Mit einigen Schwankungen haben die Ölpreise im gesamten Wochenverlauf jedoch leicht zugelegt. So kletterte die europäische Rohölleitsorte BRENT zwischen Dienstag- und Freitagmorgen in Summe um gut einen Dollar je Barrel und wurde somit am heutigen Freitagmorgen bei 35,3 Dollar/Barrel gehandelt. Die US-Sorte WTI legte im gleichen Zeitraum sogar um 1,7 $/b zu und notierte am Freitagmorgen bei 33,2 Dollar/Barrel. Für den leichten Aufwärtstrend der zurückliegenden Woche sorgten auch die neuesten US-Öllagerdaten des Department of Energy (DOE). Zwar meldete das DOE den erwarteten, erneuten Anstieg der Rohölbestände in Höhe von 3,5 Mio. Barrel. Da aber die Lager der Ölprodukte in Summe um 3,9 Mio. Barrel zurückgingen, war insgesamt ein leichter Abbau der US-Öllager um 0,4 Mio. Barrel zu verzeichnen.

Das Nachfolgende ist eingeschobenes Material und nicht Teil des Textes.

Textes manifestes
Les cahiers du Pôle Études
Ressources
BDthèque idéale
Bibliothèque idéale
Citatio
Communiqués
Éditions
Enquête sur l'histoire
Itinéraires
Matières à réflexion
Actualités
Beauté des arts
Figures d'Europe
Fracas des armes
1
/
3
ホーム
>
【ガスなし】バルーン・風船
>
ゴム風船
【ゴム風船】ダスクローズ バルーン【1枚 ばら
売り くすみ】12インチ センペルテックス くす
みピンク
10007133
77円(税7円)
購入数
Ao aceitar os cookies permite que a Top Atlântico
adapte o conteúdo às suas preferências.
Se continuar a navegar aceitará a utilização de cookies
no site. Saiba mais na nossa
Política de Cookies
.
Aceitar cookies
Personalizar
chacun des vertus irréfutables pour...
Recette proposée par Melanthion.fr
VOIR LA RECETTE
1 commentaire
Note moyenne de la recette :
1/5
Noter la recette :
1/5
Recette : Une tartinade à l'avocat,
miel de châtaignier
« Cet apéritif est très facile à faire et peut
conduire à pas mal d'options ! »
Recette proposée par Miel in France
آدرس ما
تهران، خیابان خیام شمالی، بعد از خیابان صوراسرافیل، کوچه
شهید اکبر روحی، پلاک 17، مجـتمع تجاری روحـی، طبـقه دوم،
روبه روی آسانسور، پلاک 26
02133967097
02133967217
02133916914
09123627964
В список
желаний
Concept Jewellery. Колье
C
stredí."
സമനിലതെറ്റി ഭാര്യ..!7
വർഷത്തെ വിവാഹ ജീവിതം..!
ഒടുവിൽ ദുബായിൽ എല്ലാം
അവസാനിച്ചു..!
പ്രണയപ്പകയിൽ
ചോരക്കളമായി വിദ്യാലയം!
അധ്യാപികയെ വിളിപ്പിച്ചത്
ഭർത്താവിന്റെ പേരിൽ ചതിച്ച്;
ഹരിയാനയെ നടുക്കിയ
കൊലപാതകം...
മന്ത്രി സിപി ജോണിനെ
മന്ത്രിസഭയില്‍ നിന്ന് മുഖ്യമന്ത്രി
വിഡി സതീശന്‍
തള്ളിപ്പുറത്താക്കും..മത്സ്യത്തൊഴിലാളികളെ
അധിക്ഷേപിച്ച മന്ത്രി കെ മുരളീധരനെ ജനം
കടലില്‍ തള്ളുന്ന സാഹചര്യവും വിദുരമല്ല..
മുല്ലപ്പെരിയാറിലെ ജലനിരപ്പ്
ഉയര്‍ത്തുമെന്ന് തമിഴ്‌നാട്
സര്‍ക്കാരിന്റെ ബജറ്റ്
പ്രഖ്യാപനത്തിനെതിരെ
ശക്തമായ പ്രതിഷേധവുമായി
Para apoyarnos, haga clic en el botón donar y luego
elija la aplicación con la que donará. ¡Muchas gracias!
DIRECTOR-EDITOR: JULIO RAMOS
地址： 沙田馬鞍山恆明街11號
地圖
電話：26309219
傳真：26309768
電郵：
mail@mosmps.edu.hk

Am Devisenmarkt hat der €uro seit Wochenbeginn rund ein Prozent an Wert gegen den Dollar eingebüßt. Nach dem kurzen Höhenflug von Mitte Februar hat sich der €uro-Dollar-Wechselkurs bei gut 1,10 $/€ stabilisiert. Insgesamt fallen die Vorgaben für die Preisentwicklung zum Wochenende schlechter aus, so dass sich Autofahrer in den kommenden Tagen wohl auf steigende Diesel- und Benzinpreise an den heimischen Zapfsäulen einstellen müssen.